The idea: To walk through India is to walk along edges. This is fascinating, vertiginous and tragic. This book is an account of the walk.
Social, political, geographical and ontological edges do similar things to the people who live on them and near them. Edges define the shapes of continents, societies and individuals. Trace the edges, and you’ve mapped the place or the person. But this is almost never done. Writers and politicians try to get to the centre of things – to the cores of cities, issues and personalities. Yet these centers are uniquely unrevealing. They say nothing about the relationship with the wider world of the entity that is being examined, and there is a law of centripetal greyness that makes all centres of everything similar to each other. But edges, quite apart from anything else, are a lot more interesting than actual or metaphorical Government buildings. 
‘You need to get out to the edges to see shapes, perspective, relationships and the real colours of things’ – says Charles.
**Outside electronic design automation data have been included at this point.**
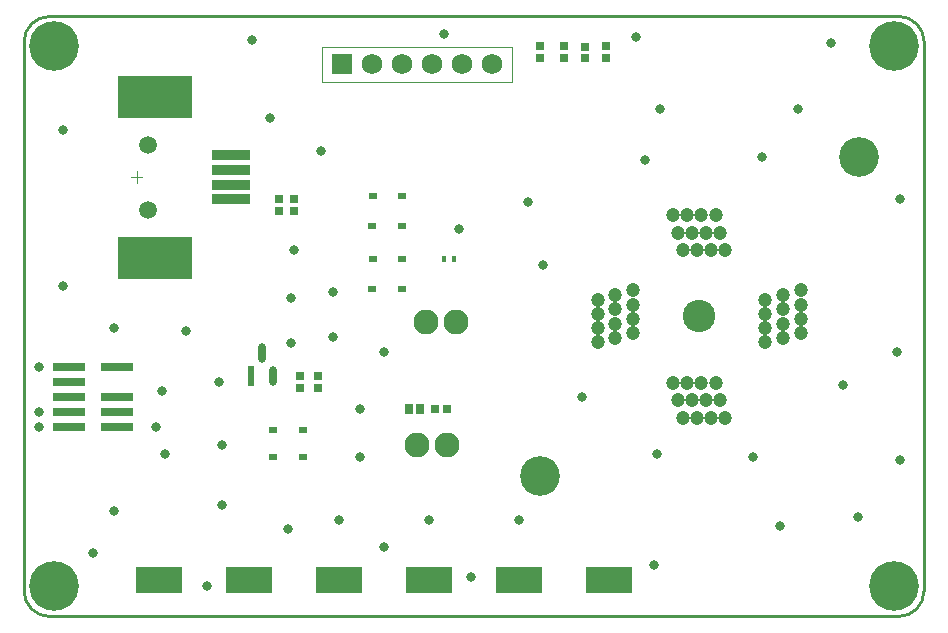
<source format=gts>
G04*
G04 #@! TF.GenerationSoftware,Altium Limited,Altium Designer,21.3.2 (30)*
G04*
G04 Layer_Color=8388736*
%FSLAX44Y44*%
%MOMM*%
G71*
G04*
G04 #@! TF.SameCoordinates,9234EC1E-5B27-41C9-997F-A59CE03DEA51*
G04*
G04*
G04 #@! TF.FilePolarity,Negative*
G04*
G01*
G75*
%ADD10C,0.2540*%
%ADD15C,0.0500*%
%ADD19R,0.3100X0.5500*%
G04:AMPARAMS|DCode=20|XSize=1.6587mm|YSize=0.6268mm|CornerRadius=0.3134mm|HoleSize=0mm|Usage=FLASHONLY|Rotation=90.000|XOffset=0mm|YOffset=0mm|HoleType=Round|Shape=RoundedRectangle|*
%AMROUNDEDRECTD20*
21,1,1.6587,0.0000,0,0,90.0*
21,1,1.0319,0.6268,0,0,90.0*
1,1,0.6268,0.0000,0.5159*
1,1,0.6268,0.0000,-0.5159*
1,1,0.6268,0.0000,-0.5159*
1,1,0.6268,0.0000,0.5159*
%
%ADD20ROUNDEDRECTD20*%
%ADD21R,0.6268X1.6587*%
%ADD22R,0.8000X0.6000*%
%ADD26R,2.7900X0.7400*%
%ADD27R,0.8032X0.8032*%
%ADD28R,0.7032X0.9032*%
%ADD29R,0.7032X0.8032*%
%ADD30R,3.8532X2.2532*%
%ADD31R,3.2032X0.9032*%
%ADD32R,6.2432X3.6032*%
%ADD33C,2.7531*%
%ADD34C,3.3533*%
%ADD35C,1.2032*%
%ADD36R,1.7532X1.7532*%
%ADD37C,1.7532*%
%ADD38C,1.5032*%
%ADD39C,2.1082*%
%ADD40C,4.2032*%
%ADD41C,0.8382*%
D10*
X275499Y762000D02*
G03*
X254000Y740501I0J-21499D01*
G01*
Y275499D02*
G03*
X275499Y254000I21499J0D01*
G01*
X1016000Y740501D02*
G03*
X994501Y762000I-21499J0D01*
G01*
Y254000D02*
G03*
X1016000Y275499I0J21499D01*
G01*
X275499Y762000D02*
X994501D01*
X275499Y254000D02*
X994501D01*
X254000Y275499D02*
Y740501D01*
X1016000Y275499D02*
Y740501D01*
D15*
X667090Y706410D02*
Y736310D01*
X506390Y706410D02*
X667090D01*
X506390D02*
Y736310D01*
X667090D01*
X344260Y625810D02*
X354260D01*
X349260Y620810D02*
Y630810D01*
D19*
X618000Y556260D02*
D03*
X609600D02*
D03*
D20*
X455670Y476734D02*
D03*
X464820Y457200D02*
D03*
D21*
X446520D02*
D03*
D22*
X549040Y609600D02*
D03*
X574040D02*
D03*
X548840Y530860D02*
D03*
X573840D02*
D03*
X465020Y388620D02*
D03*
X490020D02*
D03*
X549040Y556260D02*
D03*
X574040D02*
D03*
X548640Y584200D02*
D03*
X573640D02*
D03*
X465020Y411480D02*
D03*
X490020D02*
D03*
D26*
X332800Y414020D02*
D03*
Y426720D02*
D03*
Y439420D02*
D03*
Y464820D02*
D03*
X292100Y414020D02*
D03*
Y426720D02*
D03*
Y439420D02*
D03*
Y452120D02*
D03*
Y464820D02*
D03*
D27*
X746760Y736600D02*
D03*
Y726600D02*
D03*
X728980Y736520D02*
D03*
Y726520D02*
D03*
X690880Y736600D02*
D03*
Y726600D02*
D03*
X711200D02*
D03*
Y736600D02*
D03*
X502920Y447200D02*
D03*
Y457200D02*
D03*
X487680Y447200D02*
D03*
Y457200D02*
D03*
X482600Y597060D02*
D03*
Y607060D02*
D03*
X469900D02*
D03*
Y597060D02*
D03*
D28*
X589110Y429260D02*
D03*
X579610D02*
D03*
D29*
X612140D02*
D03*
X602140D02*
D03*
D30*
X596900Y284480D02*
D03*
X444500D02*
D03*
X520700D02*
D03*
X673100D02*
D03*
X749300D02*
D03*
X368300D02*
D03*
D31*
X429260Y632060D02*
D03*
Y619560D02*
D03*
Y644560D02*
D03*
Y607060D02*
D03*
D32*
X365260Y557810D02*
D03*
Y693810D02*
D03*
D33*
X825500Y508000D02*
D03*
D34*
X960501Y642999D02*
D03*
X690501Y372999D02*
D03*
D35*
X803501Y593999D02*
D03*
X807502Y578998D02*
D03*
X811499Y563999D02*
D03*
X815500Y593999D02*
D03*
X819501Y578998D02*
D03*
X823501Y563999D02*
D03*
X827502Y593999D02*
D03*
X831499Y578998D02*
D03*
X835500Y563999D02*
D03*
X839501Y593999D02*
D03*
X843501Y578998D02*
D03*
X847502Y563999D02*
D03*
X911502Y529999D02*
D03*
X896501Y525998D02*
D03*
X881499Y521998D02*
D03*
X911502Y518000D02*
D03*
X896501Y513999D02*
D03*
X881499Y509999D02*
D03*
X911502Y505998D02*
D03*
X896501Y501998D02*
D03*
X881499Y498000D02*
D03*
X911502Y493999D02*
D03*
X896501Y489999D02*
D03*
X881499Y485998D02*
D03*
X847502Y421998D02*
D03*
X843501Y436999D02*
D03*
X839501Y451998D02*
D03*
X835500Y421998D02*
D03*
X831499Y436999D02*
D03*
X827502Y451998D02*
D03*
X823501Y421998D02*
D03*
X819501Y436999D02*
D03*
X815500Y451998D02*
D03*
X811499Y421998D02*
D03*
X807502Y436999D02*
D03*
X803501Y451998D02*
D03*
X739501Y485998D02*
D03*
X754499Y489999D02*
D03*
X769501Y493999D02*
D03*
X739501Y498000D02*
D03*
X754499Y501998D02*
D03*
X769501Y505998D02*
D03*
X739501Y509999D02*
D03*
X754499Y513999D02*
D03*
X769501Y518000D02*
D03*
X739501Y521998D02*
D03*
X754499Y525998D02*
D03*
X769501Y529999D02*
D03*
D36*
X523240Y721360D02*
D03*
D37*
X548640D02*
D03*
X574040D02*
D03*
X599440D02*
D03*
X624840D02*
D03*
X650240D02*
D03*
D38*
X359260Y653310D02*
D03*
Y598310D02*
D03*
D39*
X594360Y502920D02*
D03*
X619760D02*
D03*
X612140Y398780D02*
D03*
X586740D02*
D03*
D40*
X279400Y279400D02*
D03*
Y736600D02*
D03*
X990600D02*
D03*
Y279400D02*
D03*
D41*
X772160Y744220D02*
D03*
X937260Y739140D02*
D03*
X909320Y683260D02*
D03*
X792480D02*
D03*
X408940Y279400D02*
D03*
X312420Y307340D02*
D03*
X287020Y665480D02*
D03*
X462280Y675640D02*
D03*
X330200Y497840D02*
D03*
X287020Y533400D02*
D03*
X330200Y342900D02*
D03*
X373380Y391160D02*
D03*
X370840Y444500D02*
D03*
X391160Y495300D02*
D03*
X480060Y523240D02*
D03*
Y485140D02*
D03*
X419100Y452120D02*
D03*
X421640Y398780D02*
D03*
Y347980D02*
D03*
X538480Y388620D02*
D03*
X477520Y327660D02*
D03*
X558800Y312420D02*
D03*
X632460Y287020D02*
D03*
X787400Y297180D02*
D03*
X894080Y330200D02*
D03*
X960120Y337820D02*
D03*
X995680Y386080D02*
D03*
X993140Y477520D02*
D03*
X995680Y607060D02*
D03*
X947420Y449580D02*
D03*
X871220Y388620D02*
D03*
X789940Y391160D02*
D03*
X726440Y439420D02*
D03*
X693420Y551180D02*
D03*
X680720Y604520D02*
D03*
X609600Y746760D02*
D03*
X447040Y741680D02*
D03*
X505460Y647700D02*
D03*
X482600Y563880D02*
D03*
X622300Y581660D02*
D03*
X558800Y477520D02*
D03*
X538480Y429260D02*
D03*
X779780Y640080D02*
D03*
X878840Y642620D02*
D03*
X266700Y426720D02*
D03*
X520700Y335280D02*
D03*
X596900D02*
D03*
X673100D02*
D03*
X515620Y528320D02*
D03*
X266700Y464820D02*
D03*
Y414020D02*
D03*
X515620Y490220D02*
D03*
X365760Y414020D02*
D03*
M02*

</source>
It is often at the edge of our vision, and in the dusk at the edge of the day, that we see the strange but most characteristically native creatures. It is at the edges, too, where we encounter the Other: sometimes that results in new syntheses, sometimes in violence, and sometimes in sclerosis. Rarely does it make us less ourselves. 
In this book Charles Foster explores India’s edges, hoping to see what has been missed by the hysterical concentration on the central. ‘I am a foreigner’ says Charles. That is an advantage. Whenever I’m in India I’m dangling scarily over the edge separating the usual and the unusual. Living like that attunes your ear to the language shared by all the edge people. There are obvious dangers in my foreignness’... but these are dangers that, I hope, I’ve seen and sidestepped in my previous writing about India. I plead not guilty to literary colonialism, voyeurism and a romantic love of misery. The book is a collection of conversations, not a treatise.’